About Sweet Clay

Sweet Clay was created by Sam McAlilly to help promote Mississippi farmers. Growing up eating sweet potatoes from Vardaman—the Sweet Potato Capital of the World—I've decided that there's something special about food grown in the red clay of the Mississippi hill country. All of these people ate food grown in that soil: Elvis, William Faulkner, Junior Kimbrough, Ida B. Wells, Jim Dickinson, Steve Holland, and more.

Our Mission

This holiday season is our first test: shipping organic sweet potatoes from Mississippi direct to consumer. We hope this is the beginning of a larger vision to support and strengthen Mississippi's food systems, starting with farmers in Mississippi's "sweet potato belt."

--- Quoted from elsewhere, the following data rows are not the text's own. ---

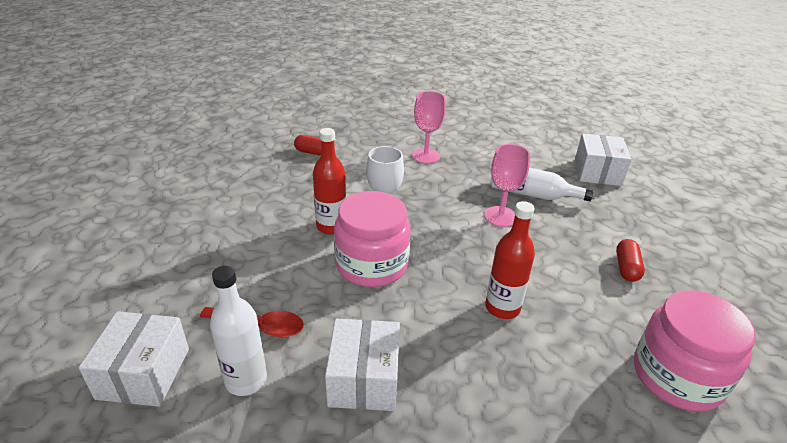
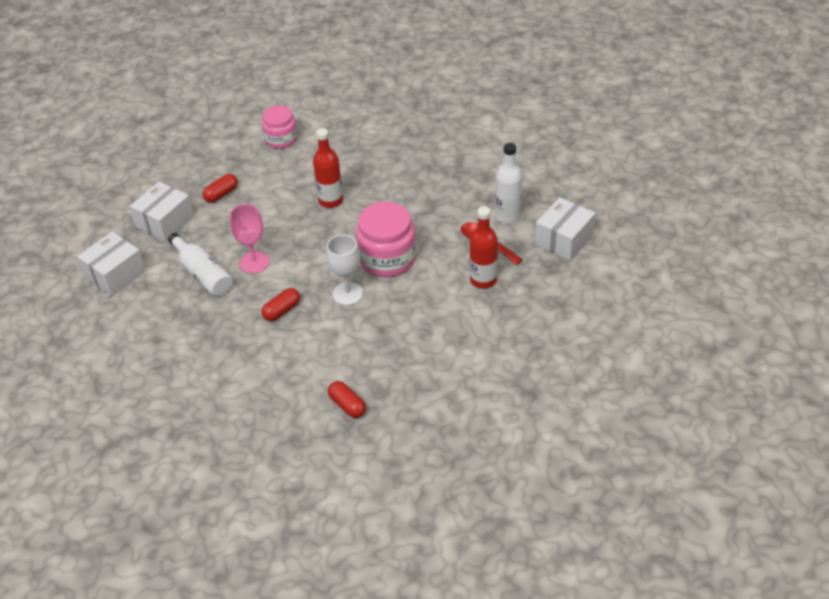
camera: 145 degrees left, 10 degrees up
red bottle [313,128,346,235] -> red bottle moved to [470,206,498,289]
white box [325,318,400,411] -> white box moved to [130,182,194,242]
pink goblet [412,91,446,164] -> none
pink jar [634,290,756,412] -> pink jar [262,105,298,149], size x0.64
none -> red capsule [261,288,300,321]

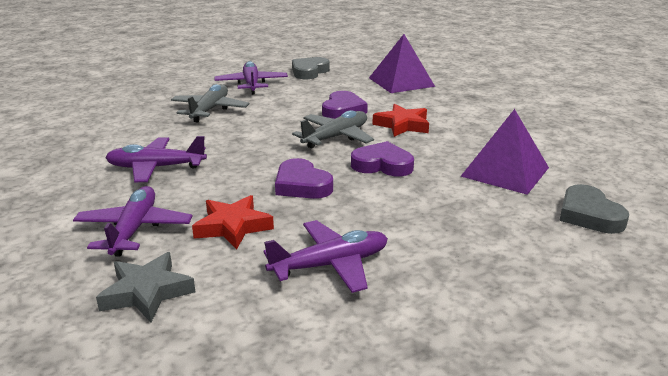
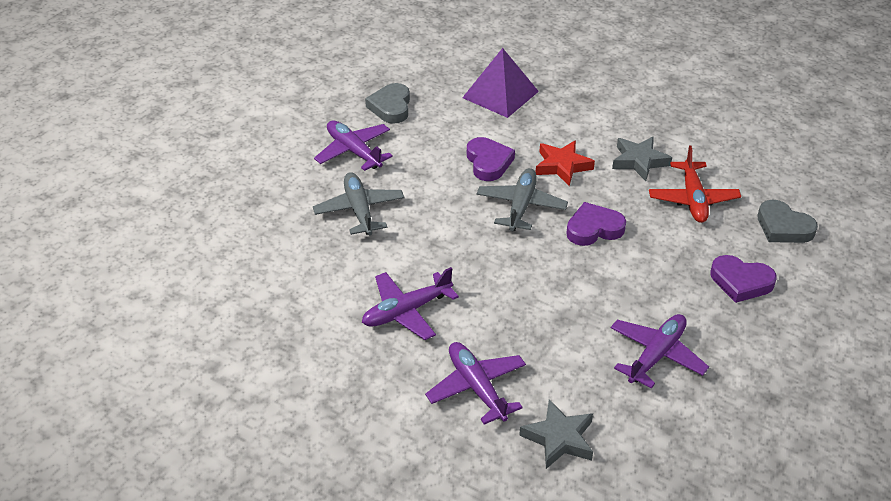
camera: 30 degrees left, 15 degrees up
red star [192,195,274,250] -> none
purple heart [275,158,333,199] -> purple heart moved to [711,255,777,303]
purple pyramid [461,109,549,195] -> red plane [649,145,741,223]
none -> grey star [612,136,672,181]

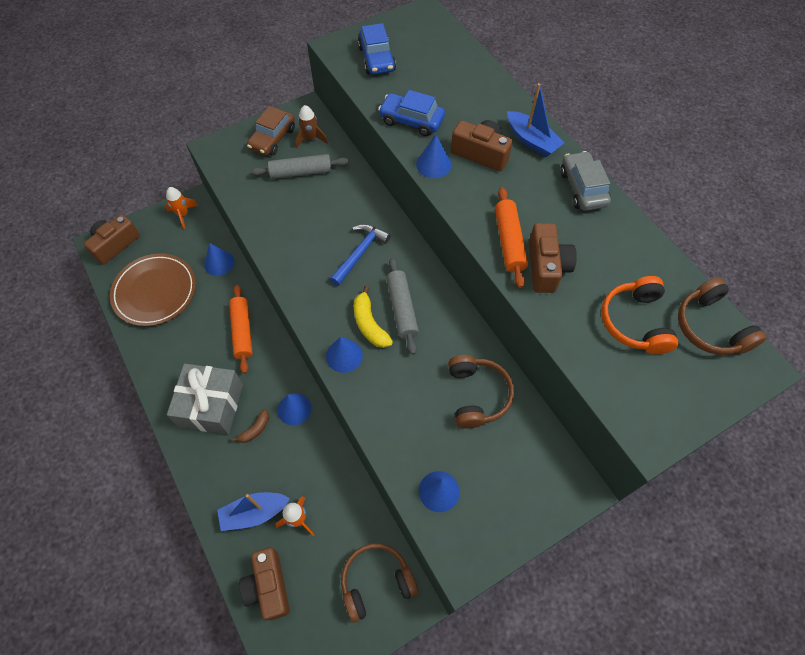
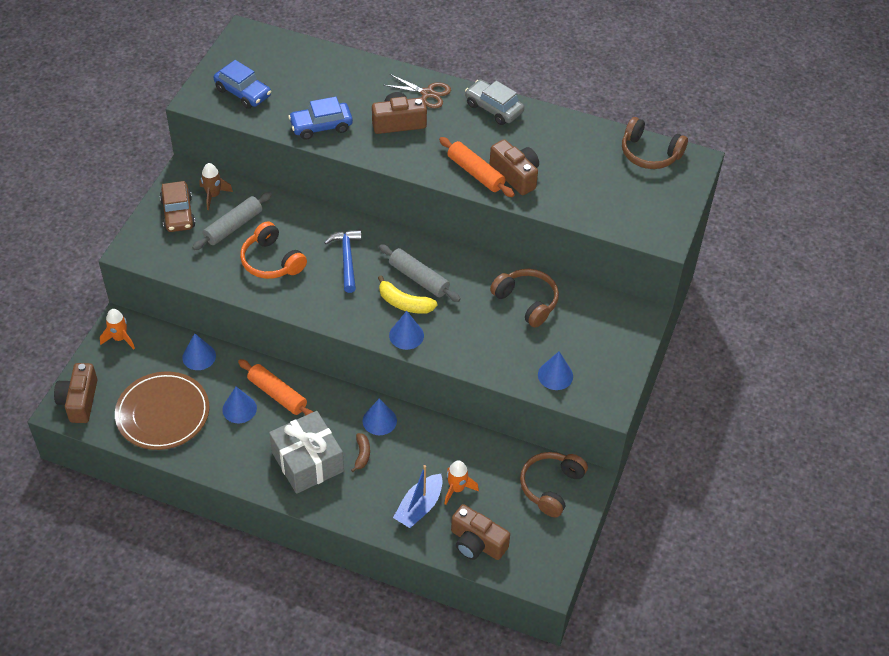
camera: 40 degrees left, 10 degrees down
blue cone [416,135,452,178] -> blue cone moved to [222,387,257,423]
blue boat [507,83,564,157] -> brown scissors [384,74,451,108]
orange headphones [601,276,678,354] -> orange headphones moved to [240,222,307,279]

We're inspired by this story of selling vidalia onions online, and wanted to try the same idea for Mississippi sweet potatoes. The strong branding already exists for Vardaman sweet potatoes, so we're just trying to craft the Sweet Potato Capital of the World in a new light by selling to consumers directly.

Soil

William Faulkner wrote, "I discovered that my own little postage stamp of native soil was worth writing about and that I would never live long enough to exhaust it."

The same is true for our food. Each sweet potato carries the story of its soil, its farmers, and the community that tends the land. As Wendell Berry reminds us, "The soil is the great connector of lives, the source and destination of all. It is the healer and restorer and resurrector, by which disease passes into health, age into youth, death into life. Without proper care for it we can have no community, because without proper care for it we can have no life."

Sowing

Sweet Clay begins with holiday sweet potatoes, but our vision extends to creating a cooperative food system that supports Mississippi farmers and strengthens our regional food system.